Greener Acres

Imagine what it would look like to rewild the industrial-agriculture state of Iowa

By Jason Mark

March 15, 2022

Close-up of the tops of tall grasses

Photo by Kathryn Gamble

Over the winter, the global conservation movement lost two giants when Thomas Lovejoy, a renowned forest ecologist, and E.O. Wilson, the entomologist who coined the term biophilia, died within the same week. Wilson spent the past decade of his life promoting the idea that in order to halt the extinction crisis and safeguard biodiversity, human civilization must preserve half of Earth's lands and waters for nonhuman creatures. This Half-Earth ideal sprang from Wilson's research into the theory of island biogeography, which states that the smaller a protected area is, the more likely it is that the species within it will disappear.

In recent years, environmental groups have coalesced around the idea of protecting 30 percent of global lands and waters by 2030, as a sort of midway goal on the way to Half-Earth. The Sierra Club is busy promoting the 30x30 goal, philanthropists are committed to funding it, and the Biden administration has released a preliminary blueprint for reaching 30x30 within the United States. An international summit later this year will consider advancing the 30x30 goal globally under the auspices of the Convention on Biological Diversity.

Reaching 30x30 will rest, in part, on the old-fashioned conservation strategy of sparing large swaths of intact ecosystems from human domination (though not necessarily a human presence, as Indigenous cultures are proven stewards of many landscapes). We'll have to provide new protections for still-wild woods, shorelines, and grasslands; here in the United States, the 50 million acres of national forest roadless areas are prime candidates for stronger protection via wilderness designations. At the same time, we will have to do a better job of sharing landscapes with other creatures. And that will require, above all, a rethinking of our agricultural systems.
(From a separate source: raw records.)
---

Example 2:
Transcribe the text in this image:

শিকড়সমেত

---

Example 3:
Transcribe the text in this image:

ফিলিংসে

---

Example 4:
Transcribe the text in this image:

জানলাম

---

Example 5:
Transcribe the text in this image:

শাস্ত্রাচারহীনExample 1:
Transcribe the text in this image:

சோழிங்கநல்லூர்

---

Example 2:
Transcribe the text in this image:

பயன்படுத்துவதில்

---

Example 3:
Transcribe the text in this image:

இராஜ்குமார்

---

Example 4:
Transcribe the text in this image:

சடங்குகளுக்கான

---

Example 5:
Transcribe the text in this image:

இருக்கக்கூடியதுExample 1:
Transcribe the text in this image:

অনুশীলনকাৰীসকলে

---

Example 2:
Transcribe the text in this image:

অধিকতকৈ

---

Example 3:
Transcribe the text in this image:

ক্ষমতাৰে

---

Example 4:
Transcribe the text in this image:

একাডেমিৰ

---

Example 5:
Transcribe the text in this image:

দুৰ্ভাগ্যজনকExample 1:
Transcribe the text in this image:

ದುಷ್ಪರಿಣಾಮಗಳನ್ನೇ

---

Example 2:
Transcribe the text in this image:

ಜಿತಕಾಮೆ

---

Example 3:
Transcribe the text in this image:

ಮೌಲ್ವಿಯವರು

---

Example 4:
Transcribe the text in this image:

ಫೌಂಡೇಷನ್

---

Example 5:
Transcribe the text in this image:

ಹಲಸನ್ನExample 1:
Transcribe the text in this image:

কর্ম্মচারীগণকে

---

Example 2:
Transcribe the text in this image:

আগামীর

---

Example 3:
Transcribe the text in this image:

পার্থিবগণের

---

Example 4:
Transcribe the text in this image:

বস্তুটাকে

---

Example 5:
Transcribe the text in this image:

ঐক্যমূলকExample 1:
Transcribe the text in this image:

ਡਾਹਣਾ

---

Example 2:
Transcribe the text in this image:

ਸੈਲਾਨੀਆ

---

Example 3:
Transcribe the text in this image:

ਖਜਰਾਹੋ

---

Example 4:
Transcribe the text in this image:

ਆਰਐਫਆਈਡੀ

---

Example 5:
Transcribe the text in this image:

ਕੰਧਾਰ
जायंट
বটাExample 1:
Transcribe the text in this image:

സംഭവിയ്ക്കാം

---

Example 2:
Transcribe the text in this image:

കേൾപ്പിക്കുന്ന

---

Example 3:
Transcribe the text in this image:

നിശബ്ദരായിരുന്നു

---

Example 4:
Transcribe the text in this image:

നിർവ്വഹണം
While global climate change represents the greatest long-term threat to biodiversity, the number one threat to species today is human land use. As the United Nations Environment Programme concluded in a study released in 2021, the "global food system is the primary driver of biodiversity loss." How we feed ourselves determines whether many other living beings get to live at all.

Here in the United States, few places illustrate agriculture's ecological impacts more starkly than the state of Iowa. As Charlie Hope-D'Anieri writes in his story about agriculture's effects on water quality and public health ("The Trickle-Down Effect"), 200 years ago the lands that were inhabited by the Ioway were "a dynamic, incessant conversation among high grasslands, river floodplains, and . . . woodland savannas." Today, Iowa is basically a giant food factory—the nation's pantry and larder, in the form of a 35-million-acre sacrifice zone. A verdant sweep of corn and soy may look bucolic to some, but make no mistake, all too much of Iowa is an ecological wasteland.
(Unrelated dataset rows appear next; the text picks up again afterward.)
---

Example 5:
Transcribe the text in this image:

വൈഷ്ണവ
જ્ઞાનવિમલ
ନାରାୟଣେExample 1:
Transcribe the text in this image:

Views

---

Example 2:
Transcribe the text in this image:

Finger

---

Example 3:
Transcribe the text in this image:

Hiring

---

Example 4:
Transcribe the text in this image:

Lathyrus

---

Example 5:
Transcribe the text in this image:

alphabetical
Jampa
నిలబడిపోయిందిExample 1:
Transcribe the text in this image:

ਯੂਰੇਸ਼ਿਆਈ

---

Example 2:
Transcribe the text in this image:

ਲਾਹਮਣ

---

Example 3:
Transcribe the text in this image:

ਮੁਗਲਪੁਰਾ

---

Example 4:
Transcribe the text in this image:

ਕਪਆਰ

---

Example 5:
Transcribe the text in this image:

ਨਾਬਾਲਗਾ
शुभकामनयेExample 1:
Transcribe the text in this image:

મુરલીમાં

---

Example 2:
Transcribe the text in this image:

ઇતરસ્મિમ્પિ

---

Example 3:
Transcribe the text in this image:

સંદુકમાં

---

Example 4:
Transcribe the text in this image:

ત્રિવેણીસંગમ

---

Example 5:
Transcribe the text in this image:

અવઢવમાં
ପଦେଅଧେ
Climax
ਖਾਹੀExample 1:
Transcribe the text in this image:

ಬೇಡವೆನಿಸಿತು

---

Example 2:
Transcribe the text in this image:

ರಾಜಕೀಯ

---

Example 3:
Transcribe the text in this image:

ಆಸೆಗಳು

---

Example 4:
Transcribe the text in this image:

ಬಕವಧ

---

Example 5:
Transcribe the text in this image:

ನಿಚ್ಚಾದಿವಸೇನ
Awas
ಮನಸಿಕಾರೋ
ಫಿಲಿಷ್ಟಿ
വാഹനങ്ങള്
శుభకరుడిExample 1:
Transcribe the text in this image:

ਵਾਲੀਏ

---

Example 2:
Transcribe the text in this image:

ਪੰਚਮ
It doesn't have to be this way. In his story "Rewilding Iowa," Stephen Robert Miller profiles residents who are working to break Big Ag's dominance over the state's landscapes and waterways. Grassroots groups have mapped some 12 million acres that would be ideal for ecosystem connectivity. As they seek to buy up conservation parcels piecemeal, those visionaries are also doing small-scale work to restore riparian zones and return fire to the landscape. Their ultimate goal is to reintroduce carnivores like cougars, wolves, and bears to the Hawkeye State.

That's exactly the kind of experimentation that we'll need to get to 30x30. Protecting what remains of the planet's biodiversity will demand new forms of conservation, much of it focused in places that may seem like unlikely candidates for ecosystem protection. Just imagine it: biodiverse carbon sinks in place of monocultures, flyways in place of dead zones, clean water for people to drink. Maybe, just maybe, we can discover ways to feed ourselves and leave space for other species to thrive as well.

This article appeared in the Spring 2022 quarterly edition with the headline "Greener Acres."